[Start of Text]

Meeting The X2

Posted on Jul 11, 2019

I call her X2. Unlike my first ex, I met her on a matrimony web site. This happened nearly a year after I started looking out on Shaadi. After being declined several times, I think it might have been X2 who contacted me. I call her X2 because of her nature, which would unravel itself through the year I spent understanding her. Our first chat conversation started on a Saturday afternoon, and our conversations were natural.

She made time for me that day, then went offline only to return later in the evening. She had a difficult life, she told me. She grew up in a middle-class family that didn’t have things easy. I admired her fight through adversities. She was an attractive woman, a lot fitter than my first ex, not that I am very particular about physical attributes. I could talk to her without fear, but somewhere at the back of my mind, I expected a rude reminder that I wasn’t worthy. Nearly two weeks after our first conversation, I asked her if she was genuinely interested in me, or if she was just being nice. She took offense to that comment, refusing to talk to me anymore if I felt like that way. I apologized for that comment immediately. I explained that I had a year of facing rejections and people don’t usually stick around. She wasn’t like that, she told me.

With some caution, we continued our daily conversations over the phone and chats. She lived in Bangalore and worked for an MNC in the technology and design field. She had been there for the past four years. Her home and family were back here in Bombay. She decided to come down for a short holiday. This was sometime in the early rainy season. My grandfather had passed away a week before I first interacted with her. I had not been on talking terms with my folk, owing to the frustrating experiences I was put through over my first ex, a Hindu. The queue of rejections from people of my own faith left a sour taste in my mouth. I refused to go to my grandfather’s funeral and I think I offended a lot of people in the process.

[End of Text]

* _Stated problem_
Continue the blog post about meeting X2 from the sentence that ends "I offended a lot of people in the process."

[Start of Given records]

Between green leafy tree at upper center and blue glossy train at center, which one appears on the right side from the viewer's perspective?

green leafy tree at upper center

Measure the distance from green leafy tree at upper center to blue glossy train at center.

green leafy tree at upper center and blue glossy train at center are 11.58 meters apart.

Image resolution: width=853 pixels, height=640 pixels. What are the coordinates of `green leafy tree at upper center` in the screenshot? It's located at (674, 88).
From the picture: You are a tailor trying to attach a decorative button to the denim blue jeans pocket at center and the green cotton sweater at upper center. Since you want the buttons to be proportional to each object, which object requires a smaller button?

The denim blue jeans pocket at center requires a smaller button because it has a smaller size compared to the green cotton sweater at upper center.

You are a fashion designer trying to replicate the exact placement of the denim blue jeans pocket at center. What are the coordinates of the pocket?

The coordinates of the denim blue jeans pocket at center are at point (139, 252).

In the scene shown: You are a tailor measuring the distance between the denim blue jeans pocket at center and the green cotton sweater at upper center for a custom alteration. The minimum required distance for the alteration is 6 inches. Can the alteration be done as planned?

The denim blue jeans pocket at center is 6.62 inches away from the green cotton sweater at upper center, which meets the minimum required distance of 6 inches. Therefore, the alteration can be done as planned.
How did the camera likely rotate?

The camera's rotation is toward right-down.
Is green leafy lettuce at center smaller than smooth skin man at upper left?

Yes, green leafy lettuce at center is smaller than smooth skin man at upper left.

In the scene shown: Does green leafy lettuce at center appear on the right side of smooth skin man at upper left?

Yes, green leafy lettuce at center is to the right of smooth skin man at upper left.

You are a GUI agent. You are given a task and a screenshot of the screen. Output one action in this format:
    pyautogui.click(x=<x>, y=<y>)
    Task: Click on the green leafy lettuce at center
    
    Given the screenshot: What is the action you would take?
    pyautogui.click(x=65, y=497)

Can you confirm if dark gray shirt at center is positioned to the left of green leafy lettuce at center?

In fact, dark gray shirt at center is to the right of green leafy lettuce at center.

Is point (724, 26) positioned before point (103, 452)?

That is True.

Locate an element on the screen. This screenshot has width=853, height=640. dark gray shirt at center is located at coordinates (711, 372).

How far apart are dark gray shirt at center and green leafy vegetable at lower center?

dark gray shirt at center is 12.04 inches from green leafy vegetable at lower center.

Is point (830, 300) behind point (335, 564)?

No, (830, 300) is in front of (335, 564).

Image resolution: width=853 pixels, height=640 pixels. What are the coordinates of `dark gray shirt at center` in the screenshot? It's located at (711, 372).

[End of Given records]

* _Exercise response_
We met one evening after work, right outside the IIT compound. it was drizzling, and I crossed the overbridge, waiting 10 minutes for her to arrive. We shook hands and smiled. I was as shy as her. This was the first time I had spoken with someone this long, that too on a matrimony web site, and then finally met in person. I wasn’t being rejected and I was being treated with dignity. I felt good about things. The drizzled died out, and we walked along the lake, making small talk. There was something about her that seemed a bit off while we walked. I have tried not to be so judgmental since my first relationship, so I ignored this. There was this odd, blank stare, looking blindly at the distance, eyes wide open and never blinking, possibly dreaming. The conversations went on till we settled down on a bench, and then we had a longer chat. We had a drink and dinner at a nearby restaurant. This was a perfectly normal ‘date’. I wished her goodbye at around 10 and made sure she got a rickshaw ride back home, which was 10 minutes away.

I informed my parents about the evening and they seemed perfectly content about everything. She did too, with similar reactions from her parents. They seemed excited, she told me. She told me how psyched her mother was to meet me. We met again the following day, spending an entire day in South Bombay, watching an animated movie, then having lunch at a posh restaurant, followed by a Good Friday evening mass at a church nearby. We then had an eventful evening staring into the sunset.

Her parents were quite religious, the types that said grace before every meal, prayers before any major event, the rosary every day. It was then natural, that they urged us not to skip mass. Her parents also felt I should have dropped her home the previous night. I travelled back with her, making sure she reached home safely. I needed to display more chivalry, especially with someone this delicate, sweet and smart as her. These were things I had to learn, and I quickly made those changes in my ways. I had everything to lose.

She invited me over to her place the following day. She stayed next to a major highway, in a decent, middle-class society just like ours. It felt like my idea of a home in Mumbai. Not too upscale to feel intimidating and fake, yet not too uncomfortable. Some neighbours saw me come over. They smiled, and I smiled back.

I met her parents. Her mother, a Mangalorean woman in her late 50s, was delighted to see me. She told me, she couldn’t believe her daughter found someone so easily, that she had been praying for someone, and I seemed just the kind she imagined. X2’s mother seemed a bit nervous, not because of our meeting but in her posture. She looked somewhat subdued, and ill. Honestly though, for all the ranting I do on this blog, I need to stick my neck out for some people. Her mother is one of them, and I have the utmost respect for her, even to this day. I have always wished her well and I still do.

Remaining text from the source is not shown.